Yesterday, I was walking down to the Palais, only this time I’d lost my headphones so I couldn’t listen to music. When you can’t blot the world out you start listening to the world. I could hear the cry of birds, of course, the whirring of mopeds, the occasional honking of tiny trucks delivering morning supplies. But I could also hear people talking to me. Three men standing at the docks said something to me — I turned and I realized they wanted me to take their picture. A tiny moment in life captured forever by my camera.
I could complain about a lot of things. I could say that my suitcase was not big enough and is too heavy and that I’m dreading dragging it down the eight flights of hobbit stairs. I could say that Cannes is a money-suck and that I have spent way more than I should have. I could say that I blew my diet completely with all of this terribly fattening French food (so why aren’t the French fat?) and I could say that I’m disappointed by the way many of the critics have received so many films directed by or starring women.

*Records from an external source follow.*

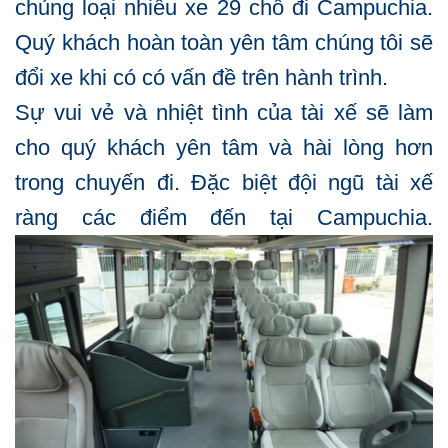
chủng loại nhiều xe 29 chỗ đi Campuchia.
Quý khách hoàn toàn yên tâm chúng tôi sẽ
đổi xe khi có có vấn đề trên hành trình.
Sự vui vẻ và nhiệt tình của tài xế sẽ làm
cho quý khách yên tâm và hài lòng hơn
trong chuyến đi. Đặc biệt đội ngũ tài xế
ràng các điểm đến tại Campuchia.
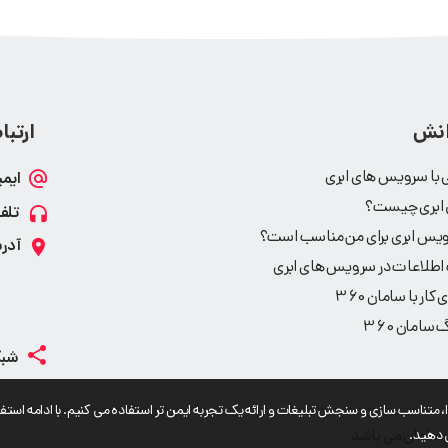
انش
ارتباط
 با سرویس های ابری
 ابری چیست؟
ویس ابری برای من مناسب است؟
اطلاعات در سرویس های ابری
کار با سامان 360
 سامان 360
به شخصی سازی محتوا، متناسب سازی و سنجش تبلیغات و ارائه یک تجربه ایمن تر استفاده می کنیم. با ادامه است
 دهید.
 سامان می باشد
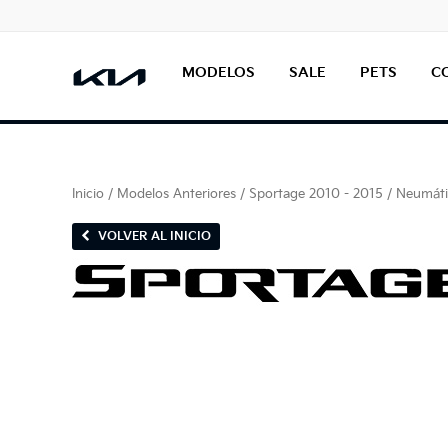
MODELOS
SALE
PETS
C
Inicio
/
Modelos Anteriores
/
Sportage 2010 - 2015
/ Neumáti
VOLVER AL INICIO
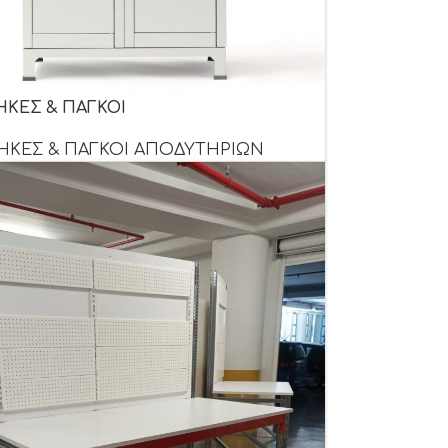
ΗΚΕΣ & ΠΑΓΚΟΙ
ΗΚΕΣ & ΠΑΓΚΟΙ ΑΠΟΔΥΤΗΡΙΩΝ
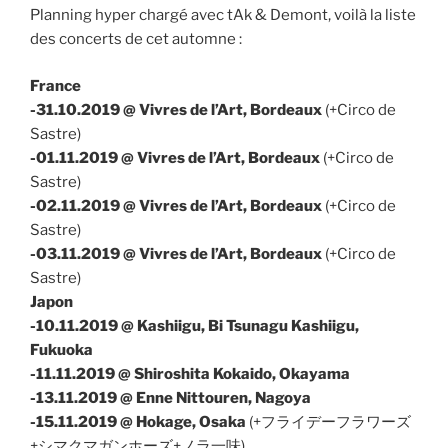
Planning hyper chargé avec tAk & Demont, voilà la liste
des concerts de cet automne :
France
-31.10.2019 @ Vivres de l’Art, Bordeaux
(+Circo de
Sastre)
-01.11.2019 @ Vivres de l’Art, Bordeaux
(+Circo de
Sastre)
-02.11.2019 @ Vivres de l’Art, Bordeaux
(+Circo de
Sastre)
-03.11.2019 @ Vivres de l’Art, Bordeaux
(+Circo de
Sastre)
Japon
-10.11.2019 @ Kashiigu, Bi Tsunagu Kashiigu,
Fukuoka
-11.11.2019 @ Shiroshita Kokaido, Okayama
-13.11.2019 @ Enne Nittouren, Nagoya
-15.11.2019 @ Hokage, Osaka
(+フライデーフラワーズ
+シマクマガンホーズ
+ノラ一味)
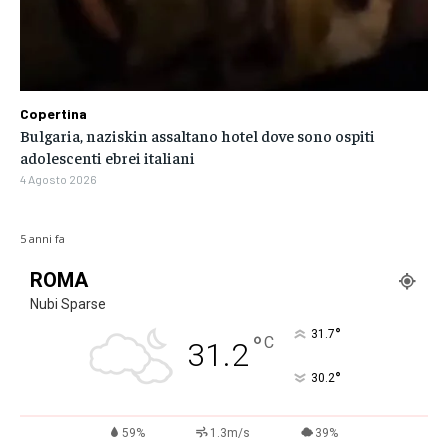
Copertina
Bulgaria, naziskin assaltano hotel dove sono ospiti
adolescenti ebrei italiani
4 Agosto 2026
5 anni fa
ROMA
Nubi Sparse
°
31.7
°
C
31.2
°
30.2
59%
1.3m/s
39%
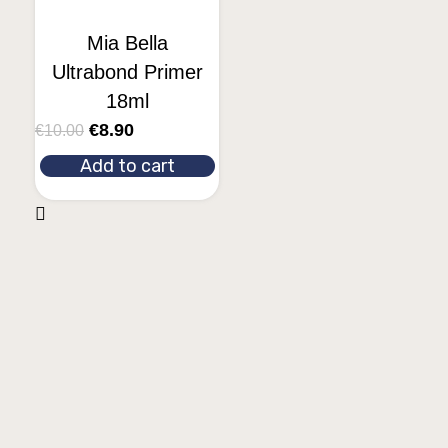
Mia Bella
Ultrabond Primer
18ml
€
8.90
€
10.00
Add to cart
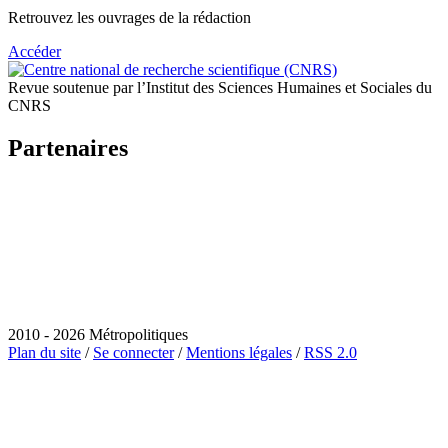
Retrouvez les ouvrages de la rédaction
Accéder
Revue soutenue par l’Institut des Sciences Humaines et Sociales du
CNRS
Partenaires
2010 - 2026 Métropolitiques
Plan du site
/
Se connecter
/
Mentions légales
/
RSS 2.0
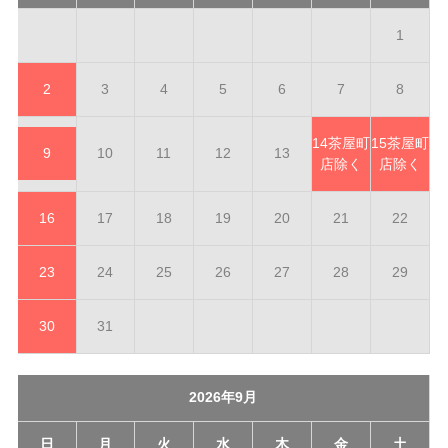
1
2
3
4
5
6
7
8
14
茶屋町
15
茶屋町
9
10
11
12
13
店除く
店除く
16
17
18
19
20
21
22
23
24
25
26
27
28
29
30
31
2026年9月
日
月
火
水
木
金
土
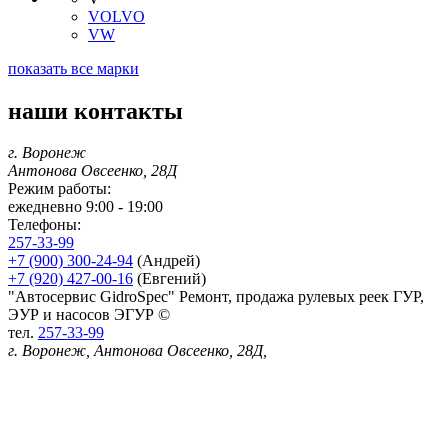
VOLVO
VW
показать все марки
наши контакты
г. Воронеж
Антонова Овсеенко, 28Д
Режим работы:
ежедневно 9:00 - 19:00
Телефоны:
257-33-99
+7 (900) 300-24-94
(Андрей)
+7 (920) 427-00-16
(Евгений)
"Автосервис GidroSpec" Ремонт, продажа рулевых реек ГУР,
ЭУР и насосов ЭГУР ©
тел.
257-33-99
г. Воронеж, Антонова Овсеенко, 28Д,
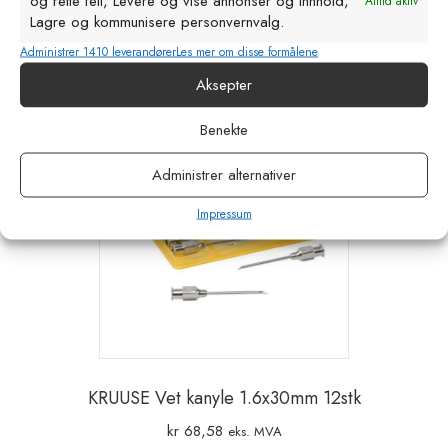
og rette feil, Levere og vise annonser og innhold,
Alltid aktiv
Lagre og kommunisere personvernvalg.
Legg i handlekurv
Administrer 1410 leverandører
Les mer om disse formålene
Aksepter
Benekte
Administrer alternativer
Impressum
KRUUSE Vet kanyle 1.6x30mm 12stk
kr
68,58
eks. MVA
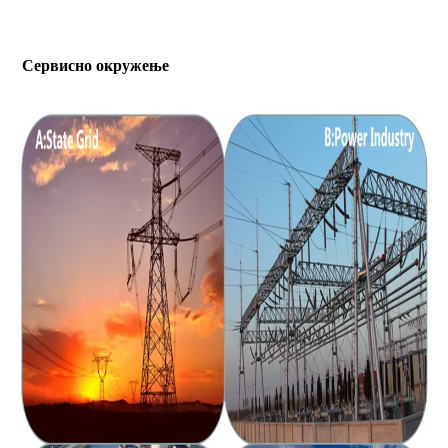
Сервисно окружење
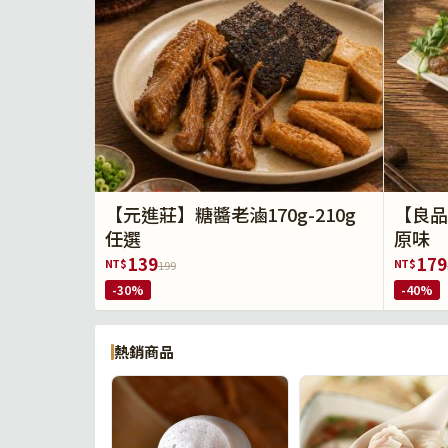
【元進莊】糖醬老滷170g-210g
【良品
任選
原味
139
179
NT$
NT$
199
-30%
-40%
熱銷商品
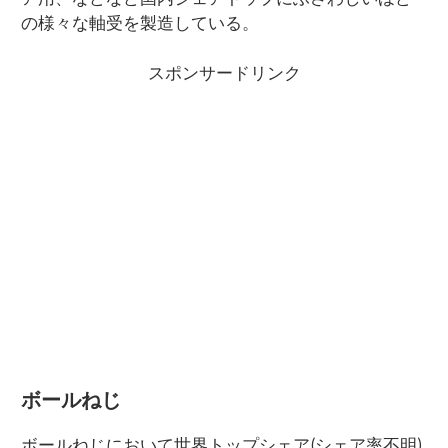
の様々な軸受を製造している。
スポンサードリンク
ボールねじ
ボールねじにおいて世界トップシェア(シェア率不明)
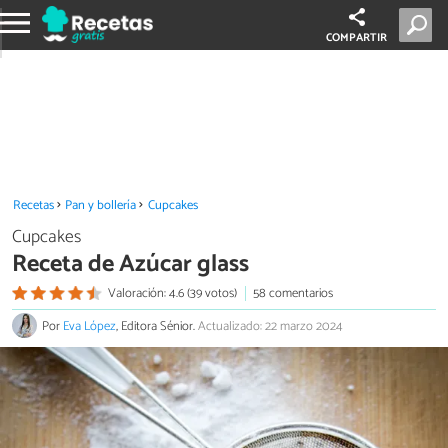
COMPARTIR
Recetas
Pan y bollería
Cupcakes
Cupcakes
Receta de Azúcar glass
Valoración: 4.6 (39 votos)
58 comentarios
Por
Eva López
, Editora Sénior.
Actualizado: 22 marzo 2024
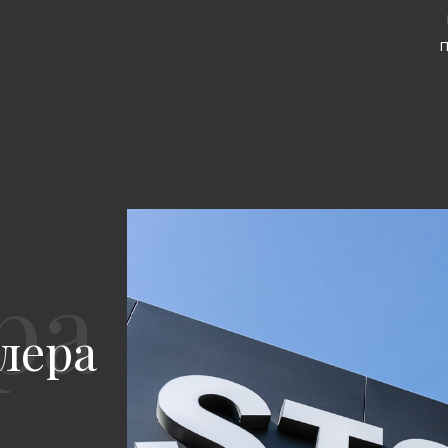
п
лера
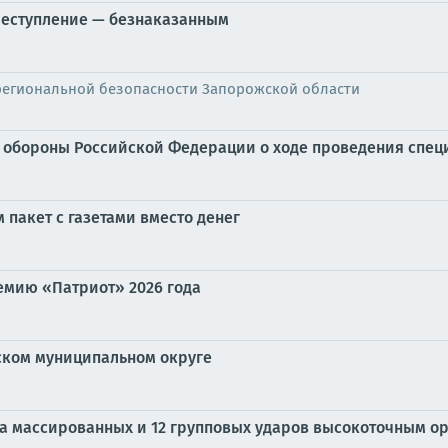
преступление — безнаказанным
региональной безопасности Запорожской области
обороны Российской Федерации о ходе проведения специал
пакет с газетами вместо денег
емию «Патриот» 2026 года
ском муниципальном округе
ва массированных и 12 групповых ударов высокоточным о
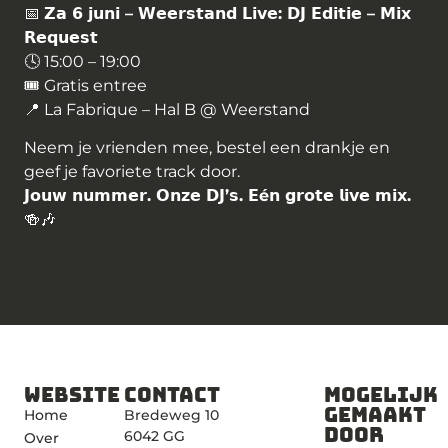
📅
𝗭𝗮
𝟲
𝗷𝘂𝗻𝗶
–
𝗪𝗲𝗲𝗿𝘀𝘁𝗮𝗻𝗱
𝗟𝗶𝘃𝗲
:
𝗗𝗝
𝗘𝗱𝗶𝘁𝗶𝗲
–
𝗠𝗶𝘅
𝗥𝗲𝗾𝘂𝗲𝘀𝘁
🕓 15:00 – 19:00
🎟 Gratis entree
📍 La Fabrique – Hal B @ Weerstand
Neem je vrienden mee, bestel een drankje en
geef je favoriete track door.
𝗝𝗼𝘂𝘄
𝗻𝘂𝗺𝗺𝗲𝗿
.
𝗢𝗻𝘇𝗲
𝗗𝗝
’
𝘀
.
𝗘
é
𝗻
𝗴𝗿𝗼𝘁𝗲
𝗹𝗶𝘃𝗲
𝗺𝗶𝘅
.
🍻🎶
Website
Contact
Mogelijk
gemaakt
Home
Bredeweg 10
door
6042 GG
Over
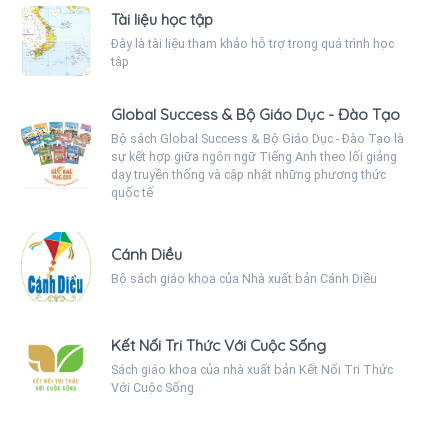
Tài liệu học tập
Đây là tài liệu tham khảo hỗ trợ trong quá trình học
tập
Global Success & Bộ Giáo Dục - Đào Tạo
Bộ sách Global Success & Bộ Giáo Dục - Đào Tạo là
sự kết hợp giữa ngôn ngữ Tiếng Anh theo lối giảng
dạy truyền thống và cập nhật những phương thức
quốc tế
Cánh Diều
Bộ sách giáo khoa của Nhà xuất bản Cánh Diều
Kết Nối Tri Thức Với Cuộc Sống
Sách giáo khoa của nhà xuất bản Kết Nối Tri Thức
Với Cuộc Sống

But I’m not going to start complaining. The sun is soon coming up over the Pixar-animated rooftops. There’s nothing quite like another day in Cannes. In a short while, Craig and I will drag our monster-sized suitcases down tiny cobblestone streets – kulunk kulunk kulunk. I will sweat in places I barely knew about. Craig has long legs and so he walks much faster than me. I toddle after him like his grandmother. Occasionally, if he isn’t in a hurry, he’ll stop and wait for me. He’s patient with someone who never can get it quite together and keeps breaking things. We will arrive at the right spot because Craig will know how to get us there. We’ll fight our way onto the shuttle as we fought our way onto it back at the airport. We’ll arrive at the Nice airport hopefully on time and we’ll get one last coffee, maybe some kind of bread. Then we’ll fly away and back home, dipping my head in so much gratitude that maybe, just maybe, that gratitude will take me at last to sleep.